Quand Madru rentra ce jour-là pour dîner, son visage sérieux était plus sombre et plus soucieux qu’au départ. Pour la première fois depuis qu’ils étaient ensemble, Piché avait fait une observation au sujet de l’arrivée tardive de son associé, et Madru, pour se mettre à couvert, avait été forcé de faire allusion à ses ennuis de famille, aux difficultés imprévues menaçant, dans le domaine pécuniaire, ses affaires privées. Il attendait de Russie, au sujet de la débâcle X., des nouvelles qui tardaient indéfiniment. Il serait, du reste, fixé très prochainement, et il pouvait s’engager à être à son poste le lendemain à l’heure ordinaire. Désormais, il quitterait la maison sans attendre le courrier de l’étranger.

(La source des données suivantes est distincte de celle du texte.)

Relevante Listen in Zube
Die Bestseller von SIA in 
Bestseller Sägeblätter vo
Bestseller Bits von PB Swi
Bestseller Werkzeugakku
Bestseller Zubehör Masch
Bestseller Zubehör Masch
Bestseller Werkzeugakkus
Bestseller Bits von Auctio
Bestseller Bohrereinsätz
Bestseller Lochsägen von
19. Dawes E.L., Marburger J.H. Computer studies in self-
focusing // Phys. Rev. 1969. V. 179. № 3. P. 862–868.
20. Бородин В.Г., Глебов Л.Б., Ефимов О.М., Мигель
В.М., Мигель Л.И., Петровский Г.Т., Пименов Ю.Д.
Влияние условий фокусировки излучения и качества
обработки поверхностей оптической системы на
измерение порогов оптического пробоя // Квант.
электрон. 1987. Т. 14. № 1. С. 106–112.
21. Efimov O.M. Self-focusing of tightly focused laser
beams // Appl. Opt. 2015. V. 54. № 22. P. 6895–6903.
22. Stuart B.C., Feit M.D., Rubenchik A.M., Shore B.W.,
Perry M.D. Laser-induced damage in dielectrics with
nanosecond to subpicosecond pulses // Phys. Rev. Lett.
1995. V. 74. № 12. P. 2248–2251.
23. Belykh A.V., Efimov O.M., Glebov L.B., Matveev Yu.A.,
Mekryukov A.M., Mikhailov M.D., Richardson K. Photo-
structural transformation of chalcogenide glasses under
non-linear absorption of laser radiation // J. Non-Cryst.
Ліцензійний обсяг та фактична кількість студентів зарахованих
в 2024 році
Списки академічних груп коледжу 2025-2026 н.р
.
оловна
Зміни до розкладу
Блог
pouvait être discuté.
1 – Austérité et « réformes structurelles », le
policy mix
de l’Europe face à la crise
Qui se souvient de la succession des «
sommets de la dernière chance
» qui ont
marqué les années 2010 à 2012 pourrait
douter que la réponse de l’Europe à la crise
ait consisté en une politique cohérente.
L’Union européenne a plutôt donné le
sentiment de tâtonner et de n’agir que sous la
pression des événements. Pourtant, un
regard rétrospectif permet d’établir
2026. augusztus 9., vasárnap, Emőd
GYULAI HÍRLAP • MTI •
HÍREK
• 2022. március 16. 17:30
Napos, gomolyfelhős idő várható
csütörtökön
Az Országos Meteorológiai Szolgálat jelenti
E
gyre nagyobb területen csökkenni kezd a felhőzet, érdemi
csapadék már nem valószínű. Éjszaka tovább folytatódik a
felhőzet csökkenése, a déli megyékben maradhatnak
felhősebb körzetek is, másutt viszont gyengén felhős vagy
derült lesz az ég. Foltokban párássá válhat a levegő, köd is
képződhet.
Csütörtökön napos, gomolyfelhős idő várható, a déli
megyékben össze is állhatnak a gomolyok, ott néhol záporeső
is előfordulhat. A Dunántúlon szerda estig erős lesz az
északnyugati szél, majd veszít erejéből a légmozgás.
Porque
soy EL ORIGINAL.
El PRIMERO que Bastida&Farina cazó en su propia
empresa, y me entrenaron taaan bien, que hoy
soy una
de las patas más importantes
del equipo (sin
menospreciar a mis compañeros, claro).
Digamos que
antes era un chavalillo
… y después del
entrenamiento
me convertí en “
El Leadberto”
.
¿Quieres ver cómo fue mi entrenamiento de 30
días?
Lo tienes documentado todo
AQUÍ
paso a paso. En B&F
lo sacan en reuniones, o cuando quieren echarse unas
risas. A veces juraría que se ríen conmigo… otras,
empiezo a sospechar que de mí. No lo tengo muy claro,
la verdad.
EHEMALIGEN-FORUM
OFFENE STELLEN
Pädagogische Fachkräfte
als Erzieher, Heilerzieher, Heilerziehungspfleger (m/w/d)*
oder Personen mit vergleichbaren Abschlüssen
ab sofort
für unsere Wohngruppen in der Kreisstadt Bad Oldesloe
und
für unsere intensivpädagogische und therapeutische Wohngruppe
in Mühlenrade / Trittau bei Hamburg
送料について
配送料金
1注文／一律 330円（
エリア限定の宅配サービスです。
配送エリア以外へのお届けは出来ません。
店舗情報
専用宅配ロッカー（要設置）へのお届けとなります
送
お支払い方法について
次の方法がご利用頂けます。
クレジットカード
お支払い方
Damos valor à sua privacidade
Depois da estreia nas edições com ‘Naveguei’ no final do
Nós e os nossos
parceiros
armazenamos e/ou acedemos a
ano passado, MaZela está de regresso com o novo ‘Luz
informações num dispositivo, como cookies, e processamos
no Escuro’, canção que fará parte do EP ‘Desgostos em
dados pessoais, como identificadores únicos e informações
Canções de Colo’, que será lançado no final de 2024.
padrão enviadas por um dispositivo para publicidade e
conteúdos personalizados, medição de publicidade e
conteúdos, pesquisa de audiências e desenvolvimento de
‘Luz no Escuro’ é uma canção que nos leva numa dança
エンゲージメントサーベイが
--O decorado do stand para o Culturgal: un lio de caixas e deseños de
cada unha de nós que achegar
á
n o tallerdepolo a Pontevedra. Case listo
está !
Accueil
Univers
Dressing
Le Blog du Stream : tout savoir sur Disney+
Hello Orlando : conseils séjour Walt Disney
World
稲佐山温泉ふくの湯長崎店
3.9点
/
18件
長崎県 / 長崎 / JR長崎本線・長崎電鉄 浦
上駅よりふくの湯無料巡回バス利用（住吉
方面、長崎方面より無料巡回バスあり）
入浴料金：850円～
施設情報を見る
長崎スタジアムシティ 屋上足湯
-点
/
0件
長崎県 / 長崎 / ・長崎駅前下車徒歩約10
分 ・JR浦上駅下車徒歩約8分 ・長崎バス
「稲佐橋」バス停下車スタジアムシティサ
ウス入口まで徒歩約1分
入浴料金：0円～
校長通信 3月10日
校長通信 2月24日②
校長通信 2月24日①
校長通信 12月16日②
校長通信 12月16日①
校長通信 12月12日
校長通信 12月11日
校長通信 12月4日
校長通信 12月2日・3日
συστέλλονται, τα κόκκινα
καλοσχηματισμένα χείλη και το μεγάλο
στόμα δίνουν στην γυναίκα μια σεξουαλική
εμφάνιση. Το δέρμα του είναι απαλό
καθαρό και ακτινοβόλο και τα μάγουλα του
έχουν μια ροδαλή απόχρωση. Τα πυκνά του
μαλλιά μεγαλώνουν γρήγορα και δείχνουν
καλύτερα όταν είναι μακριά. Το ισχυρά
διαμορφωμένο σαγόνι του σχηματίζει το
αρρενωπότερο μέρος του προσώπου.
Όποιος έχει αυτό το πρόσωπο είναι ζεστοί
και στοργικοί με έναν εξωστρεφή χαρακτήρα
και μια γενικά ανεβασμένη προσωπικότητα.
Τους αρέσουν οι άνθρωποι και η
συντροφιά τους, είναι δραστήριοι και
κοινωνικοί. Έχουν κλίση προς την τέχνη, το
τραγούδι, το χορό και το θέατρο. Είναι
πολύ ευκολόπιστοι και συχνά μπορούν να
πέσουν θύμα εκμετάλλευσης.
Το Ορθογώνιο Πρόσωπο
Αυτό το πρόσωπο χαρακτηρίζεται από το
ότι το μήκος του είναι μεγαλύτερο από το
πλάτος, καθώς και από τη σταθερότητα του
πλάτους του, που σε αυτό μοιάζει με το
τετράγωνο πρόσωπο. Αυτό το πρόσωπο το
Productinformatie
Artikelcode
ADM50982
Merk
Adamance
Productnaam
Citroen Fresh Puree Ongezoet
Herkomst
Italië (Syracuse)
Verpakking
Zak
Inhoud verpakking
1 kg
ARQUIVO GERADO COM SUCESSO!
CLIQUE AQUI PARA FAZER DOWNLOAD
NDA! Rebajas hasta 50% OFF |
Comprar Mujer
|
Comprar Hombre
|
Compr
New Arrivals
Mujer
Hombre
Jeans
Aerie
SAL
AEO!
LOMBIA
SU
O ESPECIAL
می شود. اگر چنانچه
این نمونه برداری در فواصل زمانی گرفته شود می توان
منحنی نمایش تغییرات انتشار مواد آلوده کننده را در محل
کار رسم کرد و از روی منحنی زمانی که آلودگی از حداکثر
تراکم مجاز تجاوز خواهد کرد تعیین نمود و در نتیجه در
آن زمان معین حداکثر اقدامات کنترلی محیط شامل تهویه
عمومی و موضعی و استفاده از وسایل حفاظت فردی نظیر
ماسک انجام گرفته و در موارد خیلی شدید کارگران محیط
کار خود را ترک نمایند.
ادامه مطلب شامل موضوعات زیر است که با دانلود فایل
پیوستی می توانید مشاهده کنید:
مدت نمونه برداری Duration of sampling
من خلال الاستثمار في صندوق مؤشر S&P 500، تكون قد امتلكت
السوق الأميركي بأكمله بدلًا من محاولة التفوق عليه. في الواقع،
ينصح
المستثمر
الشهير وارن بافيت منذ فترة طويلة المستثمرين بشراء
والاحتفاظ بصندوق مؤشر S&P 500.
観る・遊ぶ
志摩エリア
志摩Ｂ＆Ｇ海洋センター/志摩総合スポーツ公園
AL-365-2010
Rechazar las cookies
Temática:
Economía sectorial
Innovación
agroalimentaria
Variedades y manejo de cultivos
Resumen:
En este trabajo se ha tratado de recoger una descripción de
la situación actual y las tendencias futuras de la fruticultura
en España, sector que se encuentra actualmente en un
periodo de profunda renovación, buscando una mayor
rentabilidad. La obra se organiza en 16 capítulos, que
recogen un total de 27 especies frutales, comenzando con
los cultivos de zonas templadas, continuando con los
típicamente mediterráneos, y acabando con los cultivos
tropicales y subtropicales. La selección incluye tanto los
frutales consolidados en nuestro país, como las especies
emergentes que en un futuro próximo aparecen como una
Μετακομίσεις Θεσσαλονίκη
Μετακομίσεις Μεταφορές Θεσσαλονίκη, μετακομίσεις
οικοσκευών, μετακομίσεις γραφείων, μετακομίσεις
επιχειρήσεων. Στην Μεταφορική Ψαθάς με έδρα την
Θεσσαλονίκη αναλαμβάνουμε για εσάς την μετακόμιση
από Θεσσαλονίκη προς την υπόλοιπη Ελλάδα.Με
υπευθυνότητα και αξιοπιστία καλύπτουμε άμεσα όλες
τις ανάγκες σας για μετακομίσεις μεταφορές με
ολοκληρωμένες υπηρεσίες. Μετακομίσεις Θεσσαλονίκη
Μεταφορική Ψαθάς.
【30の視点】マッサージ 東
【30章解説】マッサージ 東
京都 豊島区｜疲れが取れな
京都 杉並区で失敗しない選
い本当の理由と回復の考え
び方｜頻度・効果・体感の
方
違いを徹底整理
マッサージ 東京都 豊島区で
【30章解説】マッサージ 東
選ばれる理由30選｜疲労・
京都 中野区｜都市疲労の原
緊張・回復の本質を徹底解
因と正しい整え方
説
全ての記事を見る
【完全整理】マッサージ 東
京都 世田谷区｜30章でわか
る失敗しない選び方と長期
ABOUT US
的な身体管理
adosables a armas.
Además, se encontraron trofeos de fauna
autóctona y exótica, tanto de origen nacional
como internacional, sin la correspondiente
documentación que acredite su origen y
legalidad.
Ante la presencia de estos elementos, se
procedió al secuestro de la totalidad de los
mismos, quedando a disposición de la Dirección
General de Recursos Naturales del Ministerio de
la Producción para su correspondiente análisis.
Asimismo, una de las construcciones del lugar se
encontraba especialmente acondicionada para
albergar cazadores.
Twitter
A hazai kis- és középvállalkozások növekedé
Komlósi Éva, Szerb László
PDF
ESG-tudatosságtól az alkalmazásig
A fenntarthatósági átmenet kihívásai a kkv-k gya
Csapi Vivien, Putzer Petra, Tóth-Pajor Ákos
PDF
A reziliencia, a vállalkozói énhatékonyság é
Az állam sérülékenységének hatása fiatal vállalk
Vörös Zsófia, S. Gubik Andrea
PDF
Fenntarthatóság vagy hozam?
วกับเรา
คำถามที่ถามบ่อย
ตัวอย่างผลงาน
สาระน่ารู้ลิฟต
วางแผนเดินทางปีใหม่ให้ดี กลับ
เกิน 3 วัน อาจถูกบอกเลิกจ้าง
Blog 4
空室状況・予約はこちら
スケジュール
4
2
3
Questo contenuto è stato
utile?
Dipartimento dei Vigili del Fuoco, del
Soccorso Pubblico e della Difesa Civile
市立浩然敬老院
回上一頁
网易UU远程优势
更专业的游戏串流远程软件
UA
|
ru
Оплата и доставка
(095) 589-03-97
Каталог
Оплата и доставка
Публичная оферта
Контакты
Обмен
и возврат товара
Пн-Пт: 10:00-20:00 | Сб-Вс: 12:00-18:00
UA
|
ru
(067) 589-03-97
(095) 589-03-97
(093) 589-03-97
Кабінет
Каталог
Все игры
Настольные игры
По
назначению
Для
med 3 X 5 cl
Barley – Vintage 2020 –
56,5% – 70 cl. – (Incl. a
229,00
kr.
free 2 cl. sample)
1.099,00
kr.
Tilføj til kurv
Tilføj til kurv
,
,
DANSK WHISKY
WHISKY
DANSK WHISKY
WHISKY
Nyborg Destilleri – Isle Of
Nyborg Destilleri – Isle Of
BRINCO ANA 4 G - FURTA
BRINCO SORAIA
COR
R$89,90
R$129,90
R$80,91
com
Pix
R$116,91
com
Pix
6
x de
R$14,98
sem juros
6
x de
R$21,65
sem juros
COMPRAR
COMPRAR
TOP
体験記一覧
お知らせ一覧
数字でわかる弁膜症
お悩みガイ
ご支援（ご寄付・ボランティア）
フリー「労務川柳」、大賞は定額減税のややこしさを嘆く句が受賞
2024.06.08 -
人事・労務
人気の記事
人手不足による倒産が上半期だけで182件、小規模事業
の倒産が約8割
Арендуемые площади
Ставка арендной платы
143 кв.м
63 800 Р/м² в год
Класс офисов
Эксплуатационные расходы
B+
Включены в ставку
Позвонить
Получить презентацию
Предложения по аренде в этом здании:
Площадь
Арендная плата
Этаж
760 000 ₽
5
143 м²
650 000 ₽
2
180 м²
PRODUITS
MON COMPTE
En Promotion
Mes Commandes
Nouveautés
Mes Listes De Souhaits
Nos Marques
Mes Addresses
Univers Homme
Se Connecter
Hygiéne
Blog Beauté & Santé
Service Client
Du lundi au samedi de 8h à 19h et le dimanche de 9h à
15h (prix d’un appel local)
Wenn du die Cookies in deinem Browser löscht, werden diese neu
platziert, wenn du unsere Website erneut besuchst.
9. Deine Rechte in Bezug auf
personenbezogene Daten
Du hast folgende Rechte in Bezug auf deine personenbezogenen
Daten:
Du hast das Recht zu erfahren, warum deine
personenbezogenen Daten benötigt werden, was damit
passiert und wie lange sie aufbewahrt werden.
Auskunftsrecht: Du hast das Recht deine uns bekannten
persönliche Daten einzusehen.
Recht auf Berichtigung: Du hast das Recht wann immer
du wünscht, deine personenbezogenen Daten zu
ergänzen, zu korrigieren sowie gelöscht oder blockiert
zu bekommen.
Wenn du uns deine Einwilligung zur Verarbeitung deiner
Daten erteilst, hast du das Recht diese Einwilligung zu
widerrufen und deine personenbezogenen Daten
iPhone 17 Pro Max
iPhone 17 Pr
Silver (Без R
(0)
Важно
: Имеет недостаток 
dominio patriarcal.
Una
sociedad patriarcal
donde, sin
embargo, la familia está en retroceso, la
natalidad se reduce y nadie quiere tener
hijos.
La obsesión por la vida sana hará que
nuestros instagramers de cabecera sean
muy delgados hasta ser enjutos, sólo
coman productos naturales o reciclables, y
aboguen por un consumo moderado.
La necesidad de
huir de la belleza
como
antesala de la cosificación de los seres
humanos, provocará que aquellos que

À son entrée chez lui, il jeta d’abord sur la grand’mère un regard mécontent comme si elle était responsable de l’humiliante remarque faite par Piché, puis il interrogea de l’œil Violette dont l’attitude, dépourvue de signification, le laissait indécis. Elle lui fit, à moitié cachée derrière le gros bébé, un imperceptible signe d’ignorance et, tout de suite, cela le décida :

— Vous avez eu de bonnes nouvelles de là-bas, grand’maman ? interrogea-t-il.